When Dr. Abueva spoke at our university in Tokyo, he expressed concern about any moves that Japan might make toward rearmament. But he showed no trace of personal bitterness: “My parents were killed by Japanese soldiers. But none of us seven children bears any hatred toward Japan. I like the Japanese. And I believe the people of Japan and the Philippines share the same love of peace.”
I was amazed—even through extreme suffering, he has maintained his noble beliefs. How has he been able to overcome the urge, so understandable in his case, to bitterness and hate? He himself wonders how it has been possible to forgive, and credits his parents’ religiosity and their “message of love and forgiveness in the midst of suffering and death.”
“The great irony of my life,” he remarks, “was my recruitment to serve at the headquarters of the United Nations University in Tokyo.” For a total of almost eight years, Dr. Abueva and his family lived in Japan, the land of their former enemies.
Throughout their stay, the Abueva family made a conscious effort to make friends and be ambassadors of goodwill, learning the Japanese language and culture. “By living, learning and working in Japan, by fate or accident, we’d like to feel that we helped to achieve on a limited scale a reconciliation between Filipinos and Japanese.”
Upon returning to his homeland in 1987, Dr. Abueva was elected president of the University of the Philippines.
“Throughout history there have been many leaders of war,” he declared with great passion, “but there have been few leaders of peace. I am determined to help change this.”

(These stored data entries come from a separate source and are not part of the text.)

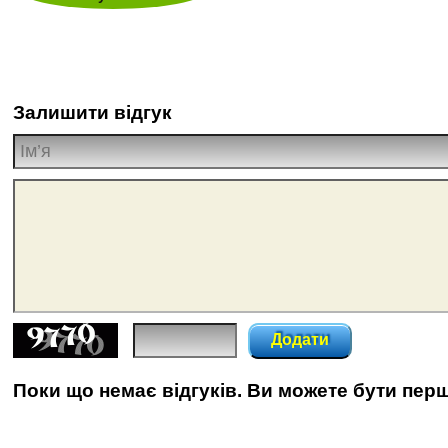
Залишити відгук
Додати
Поки що немає відгуків. Ви можете бути пер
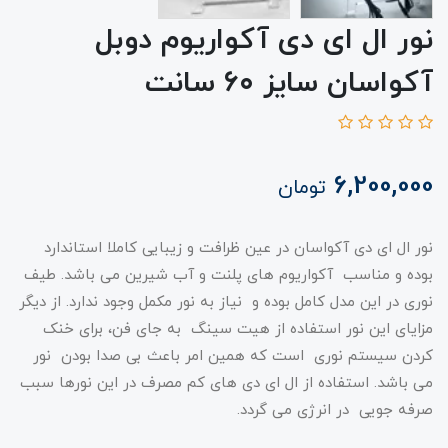
نور ال ای دی آکواریوم دوبل
آکواسان سایز ۶۰ سانت
6,200,000
تومان
نور ال ای دی آکواسان در عین ظرافت و زیبایی کاملا استاندارد
بوده و مناسب آکواریوم های پلنت و آب شیرین می باشد. طیف
نوری در این مدل کامل بوده و نیاز به نور مکمل وجود ندارد. از دیگر
مزایای این نور استفاده از هیت سینگ به جای فن، برای خنک
کردن سیستم نوری است که همین امر باعث بی صدا بودن نور
می باشد. استفاده از ال ای دی های کم مصرف در این نورها سبب
صرفه جویی در انرژی می گردد.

The University of the Philippines is the country’s top school, and its graduates are destined to become leaders in all fields of Philippine society. But Dr. Abueva was concerned that the students also be aware of their duty to society, that they have the willingness and enthusiasm to lead the way in finding solutions to the problems that confront their country.

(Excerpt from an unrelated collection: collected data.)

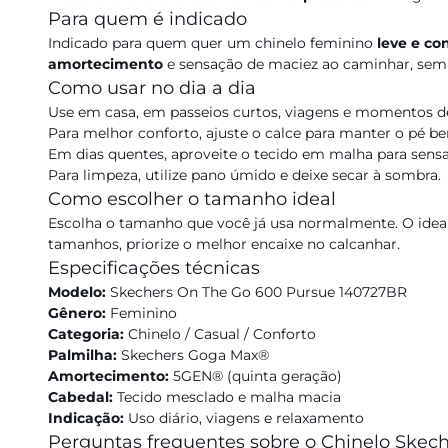
Para quem é indicado
Indicado para quem quer um chinelo feminino
leve e co
amortecimento
e sensação de maciez ao caminhar, sem 
Como usar no dia a dia
Use em casa, em passeios curtos, viagens e momentos d
Para melhor conforto, ajuste o calce para manter o pé b
Em dias quentes, aproveite o tecido em malha para sensa
Para limpeza, utilize pano úmido e deixe secar à sombra.
Como escolher o tamanho ideal
Escolha o tamanho que você já usa normalmente. O ideal 
tamanhos, priorize o melhor encaixe no calcanhar.
Especificações técnicas
Modelo:
Skechers On The Go 600 Pursue 140727BR
Gênero:
Feminino
Categoria:
Chinelo / Casual / Conforto
Palmilha:
Skechers Goga Max®
Amortecimento:
5GEN® (quinta geração)
Cabedal:
Tecido mesclado e malha macia
Indicação:
Uso diário, viagens e relaxamento
Perguntas frequentes sobre o Chinelo Skec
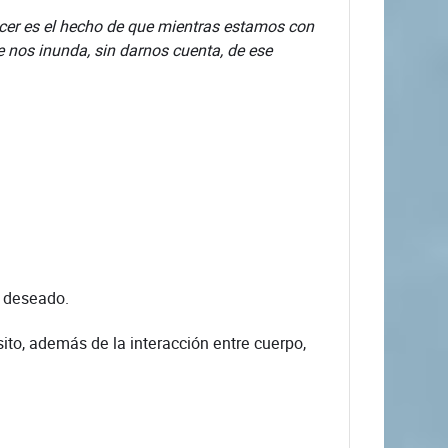
acer es el hecho de que mientras estamos con
e nos inunda, sin darnos cuenta, de ese
o deseado.
ito, además de la interacción entre cuerpo,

As president, he put special emphasis on the creation of a “House of Peace” for international exchange. He believes that building deeper relations between peoples is even more important than focusing on relations between governments. In particular, he sees youth and cultural exchanges as vital currents in the great flowing river of peace that he is determined to create.

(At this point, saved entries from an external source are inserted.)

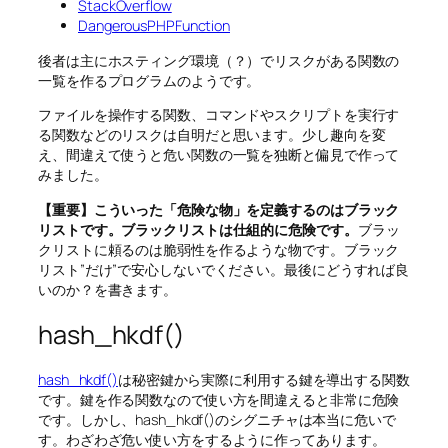
StackOverflow
DangerousPHPFunction
後者は主にホスティング環境（？）でリスクがある関数の
一覧を作るプログラムのようです。
ファイルを操作する関数、コマンドやスクリプトを実行す
る関数などのリスクは自明だと思います。少し趣向を変
え、間違えて使うと危い関数の一覧を独断と偏見で作って
みました。
【重要】こういった「危険な物」を定義するのはブラック
リストです。ブラックリストは仕組的に危険です。
ブラッ
クリストに頼るのは脆弱性を作るような物です。ブラック
リスト”だけ”で安心しないでください。最後にどうすれば良
いのか？を書きます。
hash_hkdf()
hash_hkdf()
は秘密鍵から実際に利用する鍵を導出する関数
です。鍵を作る関数なので使い方を間違えると非常に危険
です。しかし、hash_hkdf()のシグニチャは本当に危いで
す。わざわざ危い使い方をするように作ってあります。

In May 1993 Dr. Abueva invited me to the official opening of the Balay Kalinaw, or House of Peace, at the University of the Philippines. He also named the building (The Ikeda Hall) after me, saying that he hoped it would be a symbol of friendship between the Philippines and Japan. In my remarks on that occasion, I talked about my mentor Josei Toda, second president of the Soka Gakkai, who also stood up against Japanese militarism and who was imprisoned for two years as a result. Toda was convinced that Japan could only be considered a nation of peace to the extent that it is trusted by its Asian neighbors.
In response to my speech, Dr. Abueva rose from his seat and quoted from a poem of his own:
We want an end to killing and maiming
caused by greed or creed, class or tribe
because the poor are weak and the strong are unjust.
His voice rang through the House of Peace, and it seemed to reach all the way to that hill he climbed so many years ago.